Un Lun Dun - China Miéville If ever there were a book that screamed “No Brainer” at me, as far as whether or not I would read it, this is it. The blurb on the cover made reference to The Phantom Tollbooth. Another on the back made reference to both Neil Gaiman and Clive Barker, and one on the inside front cover of the book mentioned Lewis Carroll. I mean, that’s a list of my favorite book, one of my favorite writers, and a writer who has continually astounded me with his imagination. How could I pass this one up?

If I had to pick just one of those comparisons, though, to best describe the book, it would have to be Clive Barker. Anyone who’s read his Arabat series is going to find some similarities here. There are some dark moments and some wild creations in Un Lundun, and I found myself thinking of Barker’s imagery during much of the book. I can see some of the comparison to The Phantom Tollbooth (there are some puns come to life throughout the book), but the one to Gaiman is a little less convincing. But regardless, this is still an enjoyable book.
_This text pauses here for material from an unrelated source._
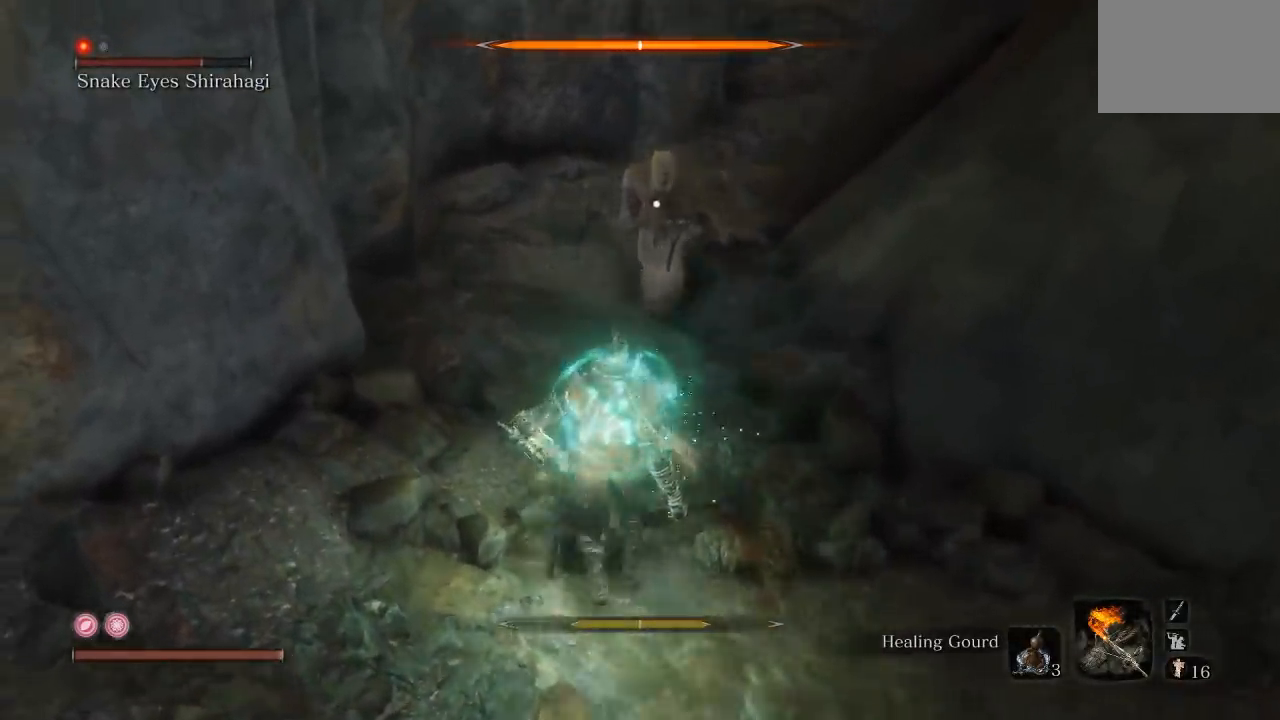
{"buttons": [], "left_stick": "up-left", "right_stick": "center", "button_events": [[67, "R1", "up"]]}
The premise behind the book is that, behind London, there exists a world very much like London, but also very much different from it. There are different ways to pass between the worlds, but suffice it to say, the London side of things is the London that we know over here, while the Unlundun side is where you find the fantastic creatures and the wild magic. Deeba discovers Unlundun when her friend, Zanna, finds her way over there through the help of some strange happenings due to a prophecy that Zanna will be the one to free Unlundun from the tyranny of the Smog. And, just to be clear, the Smog isn’t just smog; it’s the Smog, sentient and powerful and all together nasty. If the Smog gets its way, then all of Unlundun will be under its power, and after then, it will move and try to do the same to regular London.

There is a lot of detail in this book. The author creates fantastic creature, only to have them serve as a counterpoint to other normality, or to only be in the book for a chapter or two. The ideas and imagination can be a little overwhelming, as the author strives to put as much as possible in his book. As a result, the story suffers slightly as he seems to pay more attention to the detail than he does to the characters. The characterization does suffer, but not only from his attention to the setting; the characters sometimes seem superficial and two-dimensional, even as they’re working toward the greater good to save Unlundun. It’s a strange dichotomy, and while it does detract from the overall feel of the story, it doesn’t slow down the process as you read it.

This is primarily a children’s/YA novel, and should be approached as one. Its heavy-handed message and dark overtones make it suitable for readers of any age, but ultimately, it should be viewed as a product of its audience. Nevertheless, readers who like imaginative fiction and creative ideas would not be displeased with the book.